::: AVAILABLE DATA :::
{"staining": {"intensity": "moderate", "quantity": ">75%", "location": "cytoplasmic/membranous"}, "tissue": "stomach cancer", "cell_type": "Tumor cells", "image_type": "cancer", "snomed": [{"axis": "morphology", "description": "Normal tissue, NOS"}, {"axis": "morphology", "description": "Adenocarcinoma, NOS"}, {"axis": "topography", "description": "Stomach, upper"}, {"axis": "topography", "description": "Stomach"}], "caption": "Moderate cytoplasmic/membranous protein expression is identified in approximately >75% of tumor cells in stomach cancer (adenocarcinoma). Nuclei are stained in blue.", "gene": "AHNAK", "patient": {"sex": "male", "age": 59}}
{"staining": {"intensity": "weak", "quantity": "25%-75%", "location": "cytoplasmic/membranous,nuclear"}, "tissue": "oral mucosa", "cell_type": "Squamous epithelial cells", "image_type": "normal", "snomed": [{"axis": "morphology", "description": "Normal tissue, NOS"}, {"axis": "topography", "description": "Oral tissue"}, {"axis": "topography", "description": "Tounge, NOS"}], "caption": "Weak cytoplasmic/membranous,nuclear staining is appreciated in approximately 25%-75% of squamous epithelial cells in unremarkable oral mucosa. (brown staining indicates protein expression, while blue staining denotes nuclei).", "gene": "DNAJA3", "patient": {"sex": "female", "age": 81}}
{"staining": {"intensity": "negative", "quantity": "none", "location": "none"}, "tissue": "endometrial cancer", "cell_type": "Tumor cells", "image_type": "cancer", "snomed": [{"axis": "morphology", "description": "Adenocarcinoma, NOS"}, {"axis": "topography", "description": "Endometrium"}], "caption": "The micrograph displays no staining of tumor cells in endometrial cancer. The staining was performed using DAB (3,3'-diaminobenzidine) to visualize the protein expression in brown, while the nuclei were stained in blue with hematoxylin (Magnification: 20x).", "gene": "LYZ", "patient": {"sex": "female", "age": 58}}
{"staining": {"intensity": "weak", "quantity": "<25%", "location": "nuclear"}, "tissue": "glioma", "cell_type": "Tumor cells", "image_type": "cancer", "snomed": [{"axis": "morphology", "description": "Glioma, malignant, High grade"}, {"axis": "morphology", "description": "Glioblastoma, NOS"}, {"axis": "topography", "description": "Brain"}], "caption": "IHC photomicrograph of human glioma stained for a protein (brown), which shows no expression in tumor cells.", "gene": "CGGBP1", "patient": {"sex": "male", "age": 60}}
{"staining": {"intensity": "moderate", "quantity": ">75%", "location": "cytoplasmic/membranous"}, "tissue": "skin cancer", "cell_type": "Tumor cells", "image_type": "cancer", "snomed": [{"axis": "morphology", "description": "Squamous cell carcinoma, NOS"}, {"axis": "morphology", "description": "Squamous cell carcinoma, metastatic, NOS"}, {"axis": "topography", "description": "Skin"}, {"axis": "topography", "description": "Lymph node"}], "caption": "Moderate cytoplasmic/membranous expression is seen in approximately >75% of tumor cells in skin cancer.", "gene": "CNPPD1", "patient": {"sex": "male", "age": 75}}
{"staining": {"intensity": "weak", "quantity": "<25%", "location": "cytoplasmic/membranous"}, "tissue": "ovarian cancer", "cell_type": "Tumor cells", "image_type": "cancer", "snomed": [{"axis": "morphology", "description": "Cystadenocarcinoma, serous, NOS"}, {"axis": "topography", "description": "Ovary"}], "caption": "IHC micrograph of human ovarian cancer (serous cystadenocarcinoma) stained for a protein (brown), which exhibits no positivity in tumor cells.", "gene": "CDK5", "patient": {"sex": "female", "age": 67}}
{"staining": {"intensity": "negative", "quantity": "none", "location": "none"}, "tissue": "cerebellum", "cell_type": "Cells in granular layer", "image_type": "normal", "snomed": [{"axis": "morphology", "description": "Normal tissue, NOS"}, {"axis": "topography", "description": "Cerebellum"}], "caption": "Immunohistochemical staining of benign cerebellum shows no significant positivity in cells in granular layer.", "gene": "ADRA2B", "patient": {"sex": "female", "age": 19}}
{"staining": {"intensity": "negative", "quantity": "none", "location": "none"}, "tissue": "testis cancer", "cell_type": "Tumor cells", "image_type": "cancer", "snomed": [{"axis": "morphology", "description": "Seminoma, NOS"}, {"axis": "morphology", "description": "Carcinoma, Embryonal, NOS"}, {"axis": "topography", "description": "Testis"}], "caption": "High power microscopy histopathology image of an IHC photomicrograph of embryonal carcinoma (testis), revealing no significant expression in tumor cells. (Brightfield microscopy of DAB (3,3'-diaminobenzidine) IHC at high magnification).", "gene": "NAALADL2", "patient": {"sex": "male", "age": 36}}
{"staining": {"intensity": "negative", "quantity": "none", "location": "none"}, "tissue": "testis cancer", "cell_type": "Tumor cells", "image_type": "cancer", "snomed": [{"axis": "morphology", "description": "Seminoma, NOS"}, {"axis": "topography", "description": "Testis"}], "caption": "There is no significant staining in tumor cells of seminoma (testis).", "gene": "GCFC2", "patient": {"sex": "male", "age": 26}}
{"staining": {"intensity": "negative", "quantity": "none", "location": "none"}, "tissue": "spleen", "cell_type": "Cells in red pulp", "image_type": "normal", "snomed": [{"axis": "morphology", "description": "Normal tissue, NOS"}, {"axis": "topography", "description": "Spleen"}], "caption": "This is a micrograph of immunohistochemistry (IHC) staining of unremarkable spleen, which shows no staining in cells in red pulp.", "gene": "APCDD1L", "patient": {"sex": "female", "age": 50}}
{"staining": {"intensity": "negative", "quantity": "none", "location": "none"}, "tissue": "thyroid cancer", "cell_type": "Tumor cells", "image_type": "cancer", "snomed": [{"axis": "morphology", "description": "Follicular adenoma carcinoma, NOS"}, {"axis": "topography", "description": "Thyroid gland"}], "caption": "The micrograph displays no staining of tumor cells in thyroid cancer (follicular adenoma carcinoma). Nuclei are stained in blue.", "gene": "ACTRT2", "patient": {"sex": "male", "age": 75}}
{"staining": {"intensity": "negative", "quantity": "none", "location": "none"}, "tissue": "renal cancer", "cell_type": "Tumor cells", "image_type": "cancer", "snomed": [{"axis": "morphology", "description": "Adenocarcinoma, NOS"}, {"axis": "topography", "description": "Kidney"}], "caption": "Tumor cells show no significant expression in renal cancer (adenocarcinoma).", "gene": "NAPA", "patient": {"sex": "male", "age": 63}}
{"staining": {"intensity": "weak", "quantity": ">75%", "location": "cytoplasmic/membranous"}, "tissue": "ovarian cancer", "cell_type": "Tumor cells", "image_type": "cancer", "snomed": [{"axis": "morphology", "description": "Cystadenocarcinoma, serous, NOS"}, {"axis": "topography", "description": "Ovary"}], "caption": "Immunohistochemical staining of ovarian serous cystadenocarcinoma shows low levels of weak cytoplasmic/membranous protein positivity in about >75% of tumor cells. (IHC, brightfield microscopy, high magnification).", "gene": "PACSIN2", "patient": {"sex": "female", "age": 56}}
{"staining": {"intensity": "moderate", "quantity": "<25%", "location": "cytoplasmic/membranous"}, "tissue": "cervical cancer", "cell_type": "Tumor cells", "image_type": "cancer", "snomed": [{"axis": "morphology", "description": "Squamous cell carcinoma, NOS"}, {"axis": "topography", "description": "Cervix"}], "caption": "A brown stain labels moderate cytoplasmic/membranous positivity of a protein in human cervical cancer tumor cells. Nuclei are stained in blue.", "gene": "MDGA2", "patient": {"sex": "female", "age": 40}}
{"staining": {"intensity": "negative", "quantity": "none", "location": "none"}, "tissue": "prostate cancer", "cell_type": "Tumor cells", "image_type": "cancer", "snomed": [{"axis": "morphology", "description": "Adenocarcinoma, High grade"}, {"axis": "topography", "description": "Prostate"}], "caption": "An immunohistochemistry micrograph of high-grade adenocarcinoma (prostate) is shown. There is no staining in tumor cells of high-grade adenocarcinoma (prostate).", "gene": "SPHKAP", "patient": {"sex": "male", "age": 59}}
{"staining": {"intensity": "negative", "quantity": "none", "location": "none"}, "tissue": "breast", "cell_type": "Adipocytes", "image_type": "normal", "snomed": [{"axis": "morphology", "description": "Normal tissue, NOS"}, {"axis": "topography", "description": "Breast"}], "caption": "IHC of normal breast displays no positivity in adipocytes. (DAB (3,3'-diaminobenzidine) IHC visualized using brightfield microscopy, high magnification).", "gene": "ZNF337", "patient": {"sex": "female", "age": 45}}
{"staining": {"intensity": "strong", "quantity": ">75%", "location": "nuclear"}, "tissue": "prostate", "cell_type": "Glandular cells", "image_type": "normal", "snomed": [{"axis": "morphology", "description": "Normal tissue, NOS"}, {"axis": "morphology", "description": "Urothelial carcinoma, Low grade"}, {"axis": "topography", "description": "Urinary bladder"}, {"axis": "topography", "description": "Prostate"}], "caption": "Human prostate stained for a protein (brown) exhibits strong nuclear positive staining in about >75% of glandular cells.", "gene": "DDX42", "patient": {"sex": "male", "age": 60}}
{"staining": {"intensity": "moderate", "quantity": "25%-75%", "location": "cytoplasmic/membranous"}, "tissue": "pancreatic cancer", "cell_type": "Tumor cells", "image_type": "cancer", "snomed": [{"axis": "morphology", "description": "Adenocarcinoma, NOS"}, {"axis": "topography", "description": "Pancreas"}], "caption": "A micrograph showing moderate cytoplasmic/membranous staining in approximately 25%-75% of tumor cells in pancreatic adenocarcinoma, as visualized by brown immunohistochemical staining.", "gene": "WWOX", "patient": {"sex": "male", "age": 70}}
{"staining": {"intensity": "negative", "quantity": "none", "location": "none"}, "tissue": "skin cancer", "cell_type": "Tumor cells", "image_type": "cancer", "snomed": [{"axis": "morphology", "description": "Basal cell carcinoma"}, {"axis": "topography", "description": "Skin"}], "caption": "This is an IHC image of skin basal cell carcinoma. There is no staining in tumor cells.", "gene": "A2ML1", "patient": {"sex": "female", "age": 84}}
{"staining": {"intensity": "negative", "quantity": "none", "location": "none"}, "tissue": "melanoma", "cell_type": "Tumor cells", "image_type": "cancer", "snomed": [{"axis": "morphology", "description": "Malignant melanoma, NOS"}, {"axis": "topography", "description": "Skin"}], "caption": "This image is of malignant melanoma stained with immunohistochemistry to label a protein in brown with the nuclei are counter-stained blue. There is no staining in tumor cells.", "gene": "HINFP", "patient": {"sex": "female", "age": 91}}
:::
» TASK DIRECTIONS
Nothing but the lines from the one containing "an IHC image" to the end of the entries belongs in the answer, and each must match exactly.

» THE COMPLETED TASK
{"staining": {"intensity": "negative", "quantity": "none", "location": "none"}, "tissue": "skin cancer", "cell_type": "Tumor cells", "image_type": "cancer", "snomed": [{"axis": "morphology", "description": "Basal cell carcinoma"}, {"axis": "topography", "description": "Skin"}], "caption": "This is an IHC image of skin basal cell carcinoma. There is no staining in tumor cells.", "gene": "A2ML1", "patient": {"sex": "female", "age": 84}}
{"staining": {"intensity": "negative", "quantity": "none", "location": "none"}, "tissue": "melanoma", "cell_type": "Tumor cells", "image_type": "cancer", "snomed": [{"axis": "morphology", "description": "Malignant melanoma, NOS"}, {"axis": "topography", "description": "Skin"}], "caption": "This image is of malignant melanoma stained with immunohistochemistry to label a protein in brown with the nuclei are counter-stained blue. There is no staining in tumor cells.", "gene": "HINFP", "patient": {"sex": "female", "age": 91}}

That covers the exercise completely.